I am not knocking the arts in any way, and in many ways, arts are a worthy pursuit. But so is math. Math and creativity are sorely needed in our world. The same person, possessing both skills, helps the modern world run. None of the adults interviewed had gone into the sciences or math, or any tech fields, to me, this seems somehow lopsided and I can’t help but wonder if a little direct instruction, led by an adult, would have uncovered some kids with a passion for math, science, and tech fields.

Because thinking is hard, there is a human tendency to avoid it. A problem we all must overcome if we are to be fully human. When we choose not to think the world is a darker place for it. To me, purposely teaching my kids, and being the leader of their educational journey, even if some subjects and choices are tailored to who they are, is an obvious choice.

Being a leader is hard and not a skill I expect my kids to come out of the womb with. Leadership is more easily obtained by example first, and then a gradual takeover. I feel purposefully leading them on a journey of learning helps them learn how to be good leaders. As they grow, they can explore leading their own educational journey, but to make wise choices they need an active mentor. Sometimes this means I tell my teen exactly how much math he will do each day and week. It is not his choice, because he is not smart enough to know that neglecting math may be something he regrets later. Part of my job is to keep his doors of opportunity open so that when the moment comes, he can walk through the one of his choice.

Adults know more about the world than kids. We know what there is to learn. And so, we can lead them better than they can lead themselves, especially if we are also willing to nourish their own abilities and interests. But to me, some of the biggest soft skills my kids learn come through the subjects they don’t love. The struggle is where they learn how powerful they are, how they can overcome obstacles, and how to work hard. Without struggling to learn hard things that they don’t love, they don’t develop the ability to throw themselves completely into the things they do love. They don’t realize what they are capable of when they just keep going unless someone stands between them and quitting, at least sometimes.
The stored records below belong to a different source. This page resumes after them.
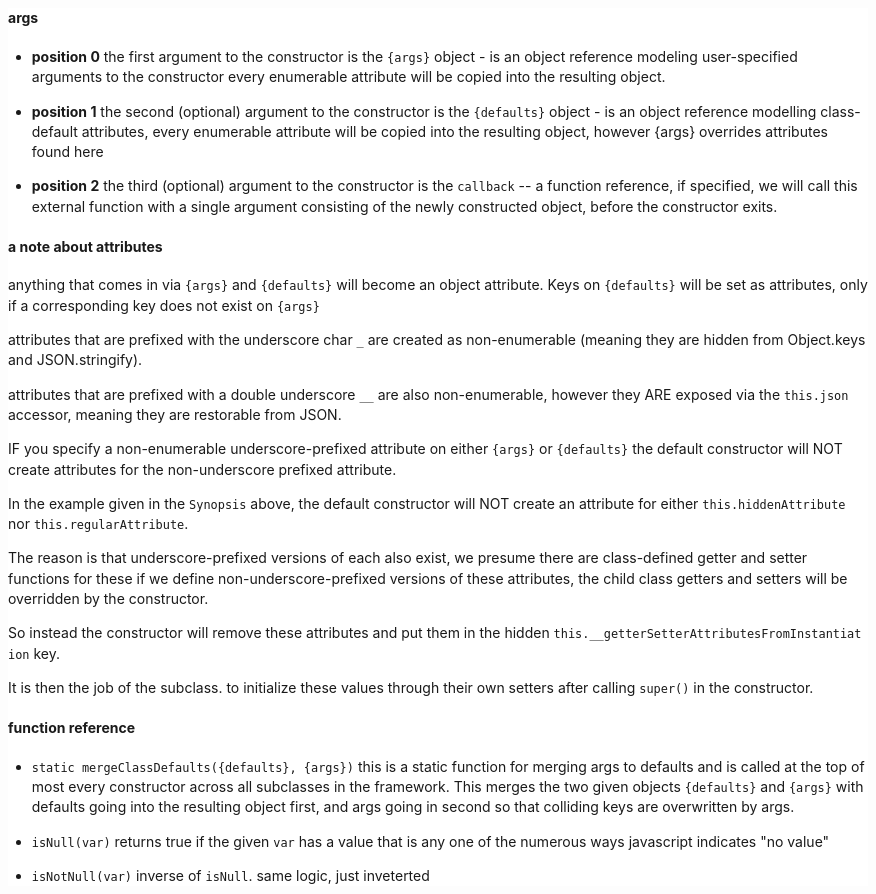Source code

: #### args

* **position 0** the first argument to the constructor is the `{args}` object - is an object reference modeling user-specified arguments to the constructor every enumerable attribute will be copied into the resulting object.

* **position 1** the second (optional) argument to the constructor is the `{defaults}` object - is an object reference modelling class-default attributes, every enumerable attribute will be copied into the resulting object, however {args} overrides attributes found here

* **position 2** the third (optional) argument to the constructor is the `callback` -- a function reference, if specified, we will call this external function with a single argument consisting of the newly constructed object, before the constructor exits.

#### a note about attributes
anything that comes in via `{args}` and `{defaults}` will become an object attribute. Keys on `{defaults}` will be set as attributes, only if a corresponding key does not exist on `{args}`

attributes that are prefixed with the underscore char `_` are created as non-enumerable (meaning they are hidden from Object.keys and
JSON.stringify).

attributes that are prefixed with a double underscore `__` are also non-enumerable, however they ARE exposed via the `this.json` accessor,
meaning they are restorable from JSON.

IF you specify a non-enumerable underscore-prefixed attribute on either `{args}` or `{defaults}` the default constructor will NOT
create attributes for the non-underscore prefixed attribute.

In the example given in the `Synopsis` above, the default constructor will NOT create an attribute for either `this.hiddenAttribute` nor `this.regularAttribute`.

The reason is that underscore-prefixed versions of each also exist, we presume there are class-defined getter and setter functions for these if we define non-underscore-prefixed versions of these attributes, the child class getters and setters will be overridden by the constructor.

So instead the constructor will remove these attributes and put them in the hidden `this.__getterSetterAttributesFromInstantiation` key.

It is then the job of the subclass. to initialize these values through their own setters after calling `super()` in the constructor.

#### function reference

* `static mergeClassDefaults({defaults}, {args})`
this is a static function for merging args to defaults and is called at the top of most every constructor across all subclasses in the framework. This merges the two given objects `{defaults}` and `{args}` with defaults going into the resulting object first, and args going in second so that colliding keys are overwritten by args.

* `isNull(var)`
returns true if the given `var` has a value that is any one of the numerous ways javascript indicates "no value"

* `isNotNull(var)`
inverse of `isNull`. same logic, just inveterted
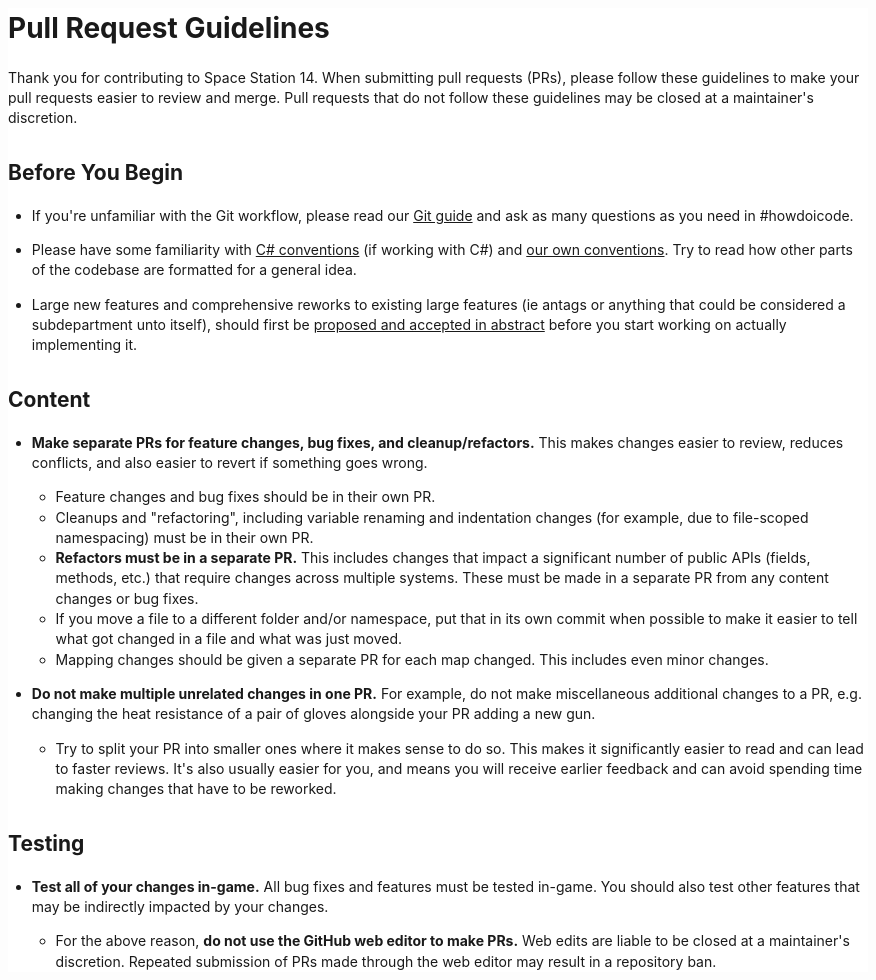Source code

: # Pull Request Guidelines

Thank you for contributing to Space Station 14. When submitting pull requests (PRs), please follow these guidelines to make your pull requests easier to review and merge. Pull requests that do not follow these guidelines may be closed at a maintainer's discretion.

## Before You Begin

- If you're unfamiliar with the Git workflow, please read our [Git guide](../setup/git-for-the-ss14-developer.md) and ask as many questions as you need in #howdoicode.

- Please have some familiarity with [C# conventions](https://docs.microsoft.com/en-us/dotnet/csharp/) (if working with C#) and [our own conventions](./conventions.md). Try to read how other parts of the codebase are formatted for a general idea.

- Large new features and comprehensive reworks to existing large features (ie antags or anything that could be considered a subdepartment unto itself), should first be [proposed and accepted in abstract](../feature-proposals.md) before you start working on actually implementing it.

## Content

- **Make separate PRs for feature changes, bug fixes, and cleanup/refactors.** This makes changes easier to review, reduces conflicts, and also easier to revert if something goes wrong.

    - Feature changes and bug fixes should be in their own PR.
    - Cleanups and "refactoring", including variable renaming and indentation changes (for example, due to file-scoped namespacing) must be in their own PR. 
    - **Refactors must be in a separate PR.** This includes changes that impact a significant number of public APIs (fields, methods, etc.) that require changes across multiple systems. These must be made in a separate PR from any content changes or bug fixes.
    - If you move a file to a different folder and/or namespace, put that in its own commit when possible to make it easier to tell what got changed in a file and what was just moved.
    - Mapping changes should be given a separate PR for each map changed. This includes even minor changes. 

- **Do not make multiple unrelated changes in one PR.** For example, do not make miscellaneous additional changes to a PR, e.g. changing the heat resistance of a pair of gloves alongside your PR adding a new gun.

    - Try to split your PR into smaller ones where it makes sense to do so. This makes it significantly easier to read and can lead to faster reviews. It's also usually easier for you, and means you will receive earlier feedback and can avoid spending time making changes that have to be reworked.

## Testing

- **Test all of your changes in-game.** All bug fixes and features must be tested in-game. You should also test other features that may be indirectly impacted by your changes.

    - For the above reason, **do not use the GitHub web editor to make PRs.** Web edits are liable to be closed at a maintainer's discretion. Repeated submission of PRs made through the web editor may result in a repository ban.
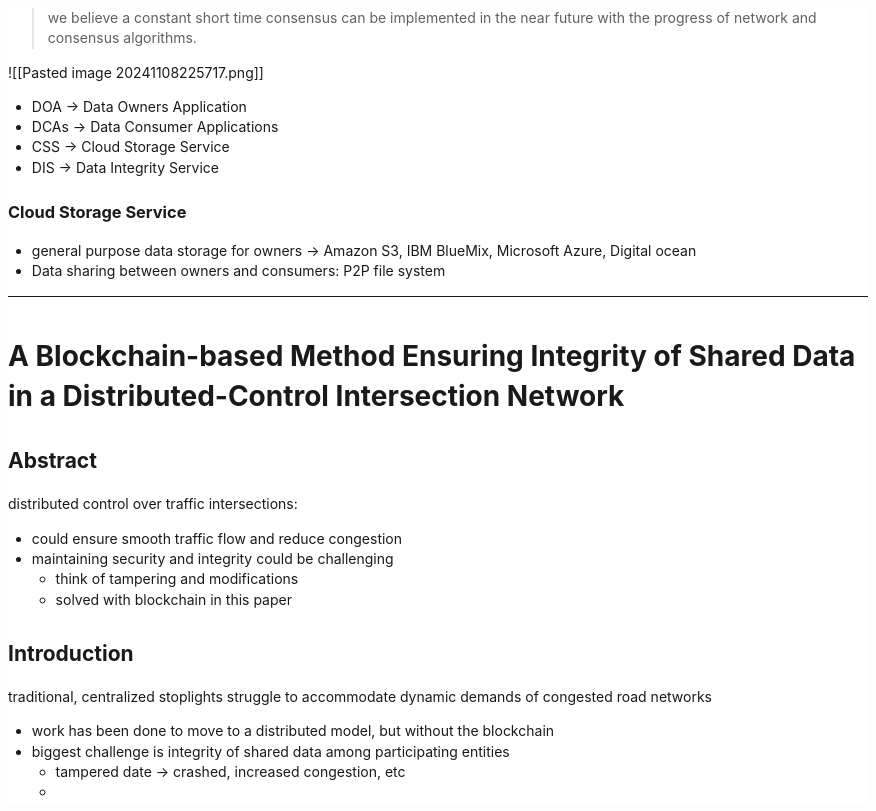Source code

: >we believe a constant short time consensus can be implemented in the near future with the progress of network and consensus algorithms.

![[Pasted image 20241108225717.png]]
- DOA -> Data Owners Application
- DCAs -> Data Consumer Applications
- CSS -> Cloud Storage Service
- DIS -> Data Integrity Service

### Cloud Storage Service
- general purpose data storage for owners -> Amazon S3, IBM BlueMix, Microsoft Azure, Digital ocean
- Data sharing between owners and consumers: P2P file system

------------

# A Blockchain-based Method Ensuring Integrity of Shared Data in a Distributed-Control Intersection Network
## Abstract
distributed control over traffic intersections:
- could ensure smooth traffic flow and reduce congestion
- maintaining security and integrity could be challenging
	- think of tampering and modifications
	- solved with blockchain in this paper

## Introduction
traditional, centralized stoplights struggle to accommodate dynamic demands of congested road networks
- work has been done to move to a distributed model, but without the blockchain
- biggest challenge is integrity of shared data among participating entities
	- tampered date -> crashed, increased congestion, etc
	-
When we push our kids through tough subjects, instead of closing the book and letting them decide they don’t want to learn about that anymore, we teach them the growth mindset, we show, through their own hard work, sweat, and tears, that they can learn. One year they think they will never get it, and then the next year the same thing comes easy. How do unschooled children learn this?

I am not saying they don’t. I just think it is an innate weakness of the philosophy.

Unschooling is a new idea and although I understand the popularity of why it has caught on the term itself disturbs me. Because school does not just mean the public system here in the Untied States. School comes from the Greek word schole and means ‘leisure’. That is what school is meant to be. But leisure does not mean you can’t have a systematic and beautiful plan. In fact, I find more leisure in the days that are planned out than in those that are not because I am not plagued with making a million decisions. I can rest in action, knowing that I made my choices and need only follow the plan. Of course, we know how easy it is for kids to derail our plans. But that does not mean we should stop planning, it simply means we have not mastered the art of planning to teach yet.

I know many unschoolers do not fully embrace the philosophy and being a new term, it also comes with a bit of a squishy definition. But I have done my best here to assume a more purist form of the idea in order to sort out the strengths and weaknesses. Hopefully, this will help both those who are exploring different educational philosophies, and seasoned unschoolers to honestly assess what they can do in their homeschool to avoid these potential pitfalls. You don’t have to give up the idea completely to embrace the need for facts as a foundation of education.